The Fluor Daniel Corp. has agreed to pay $12 million to 167 workers it denied jobs 15 years ago because they belonged to or were organizing for one of four different unions.
The company dragged its feet for the 15 years since the organizing drives through hearings before the National Labor Relations Board and three federal appeals court rulings in favor of the workers.
The settlement, announced last week by the Boilermakers, the Electrical Workers, the Plumbers and Pipefitters, and the Carpenters, gives each of the workers an amount ranging from $8,000 to $217,000, Boilermakers attorney Mike Stapp said.
The company, a non-union subsidiary of the Fluor Corp., agreed to the settlement after the third ruling from the 6th U.S. Circuit Court of Appeals, in favor of the NLRB, the union and the workers.

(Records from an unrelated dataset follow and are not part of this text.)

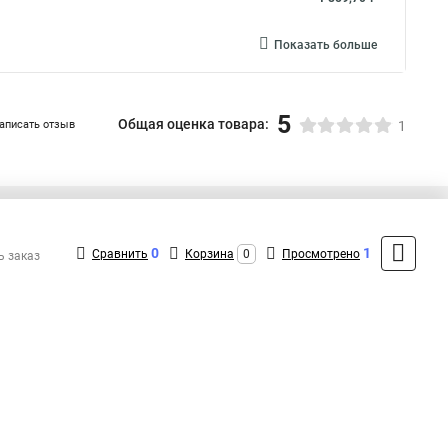
Показать больше
5
Общая оценка товара:
аписать отзыв
1
+7 (495) 431-16-66
Контакты
0
1
Сравнить
Корзина
0
Просмотрено
ь заказ
MAX: +7 (916) 031-40-57
ShopMSK8
(Круглосуточно)
info@promr-shop.ru
Форма обратной связи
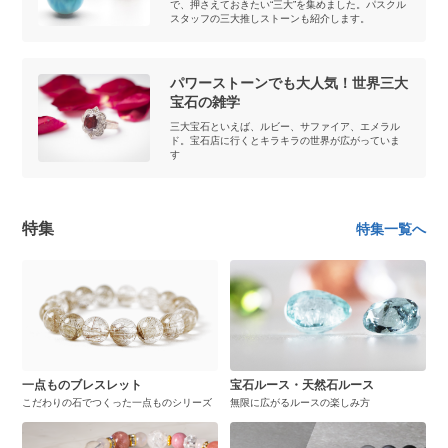
で、押さえておきたい“三大”を集めました。パスクル
スタッフの三大推しストーンも紹介します。
パワーストーンでも大人気！世界三大
宝石の雑学
三大宝石といえば、ルビー、サファイア、エメラル
ド。宝石店に行くとキラキラの世界が広がっていま
す
特集
特集一覧へ
一点ものブレスレット
宝石ルース・天然石ルース
こだわりの石でつくった一点ものシリーズ
無限に広がるルースの楽しみ方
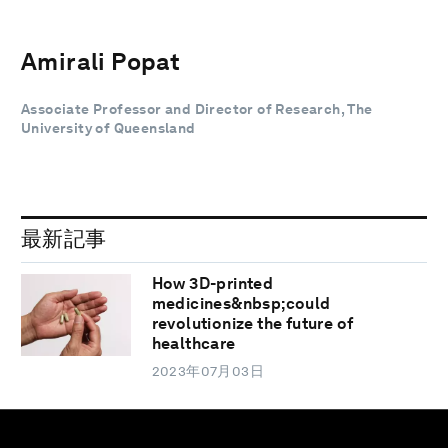
Amirali Popat
Associate Professor and Director of Research, The
University of Queensland
最新記事
How 3D-printed
medicines&nbsp;could
revolutionize the future of
healthcare
2023年07月03日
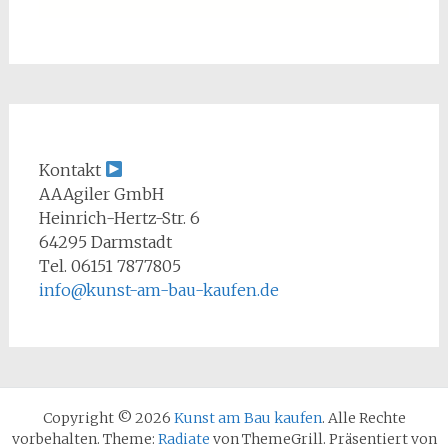
Kontakt
AAAgiler GmbH
Heinrich-Hertz-Str. 6
64295 Darmstadt
Tel. 06151 7877805
info@kunst-am-bau-kaufen.de
Copyright © 2026
Kunst am Bau kaufen
. Alle Rechte
vorbehalten. Theme:
Radiate
von ThemeGrill. Präsentiert von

The settlement ends a case that began in 1994 when the four unions started to jointly organize refinery building construction workers in Baton Rouge, La., and nuclear plant maintenance workers at the Palo Verde reactor outside Phoenix.
The four union presidents, IBEW President Ed Hill, Boilermakers President Newton Jones, Carpenters President Doug McCarron and Plumbers President William Hite praised the settlement in a joint statement, calling it “unprecedented,” and “a large victory for the construction trades.”
“It’s the largest in terms of back pay – and also the longest,” their statement read. “The combined cases took nearly 20 years to litigate through the board and the appeals process. The cases dragged on so long that 13 of the union organizers died while awaiting justice.”
The union presidents said, “Their deaths illustrate the need for labor law reform in the U.S., starting with passage of the Employee Free Choice Act. It should never take two decades for workers to receive justice under the law.
The unions claimed and the courts agreed that Fluor Daniels deliberately discriminated against pro-union workers by changing its hiring rules and by announcing a new policy that it would openly hire non-union workers, regardless of the qualifications that a union worker might have for the job.
Many of the union members who were denied jobs, particularly at Palo Verde, had, in the past, worked for Bechtel, the previous contractor overseeing maintenance. Bechtel is unionized at Palo Verde, with its employees belonging to Ironworkers Local 75, Boilermakers Local 627 and Millwrights Local 1914.
Judge R.J. Cole of the 6th Circuit Court, ruled, “Fluor Daniel intended both projects to be ‘open shop,’ i.e., employees at the sites would not be part of labor organizations and there would be no union labor contract between Fluor Daniel and the hired employees.
“The NLRB found 892 deviations from Fluor Daniel’s hiring protocol at Palo Verde, all in favor of nonunion activists. Analyzing the company’s own data through Nov. 1, 1994, the NLRB found: nine journeymen were hired before they applied, two journeymen were hired after their applications expired, 88 journeymen were hired with less than the required 42 months of craft experience, and over 700 applicants were considered for crafts other than those for which they applied.”
None of those hired were union members, Cole said, even though the union workers who applied met both the company’s technical requirements and passed company administered exams.
The judge also said that Fluor Daniel arbitrarily discriminated against the unionized former Bechtel employees who had applied for their old jobs at Palo Verde. He called that group “an obviously well qualified and available pool of potential employees.”
Cole also wrote that “NLRB’s evidence showed other instances where Fluor Daniel acted in contravention of the act (National Labor Relations Act) in Palo Verde by treating discriminatees differently. Fluor Daniel allowed several discriminates to apply for nonexistent job classifications, while allowing other applicants to apply for comparable work with different job classifications. Fluor Daniel invited non-union applicants to check back in the case of no-shows but did not invite the alleged discriminatees to do the same.
“And Fluor Daniel never referred any of the discriminatees to its Wolf Creek nuclear project, as it did for non-union applicants.
“All this and more,” the judge said, as he agreed with the unions, “showed Fluor Daniel acted out of illegal anti-union animus.”
Asked why Fluor Daniel, after fighting the case for 15 years, finally decided to settle with the unions, Stapp, the Boliermakers’ attorney, would not speculate. He said, however, that the total cost to the company of its union-busting effort was $30 million.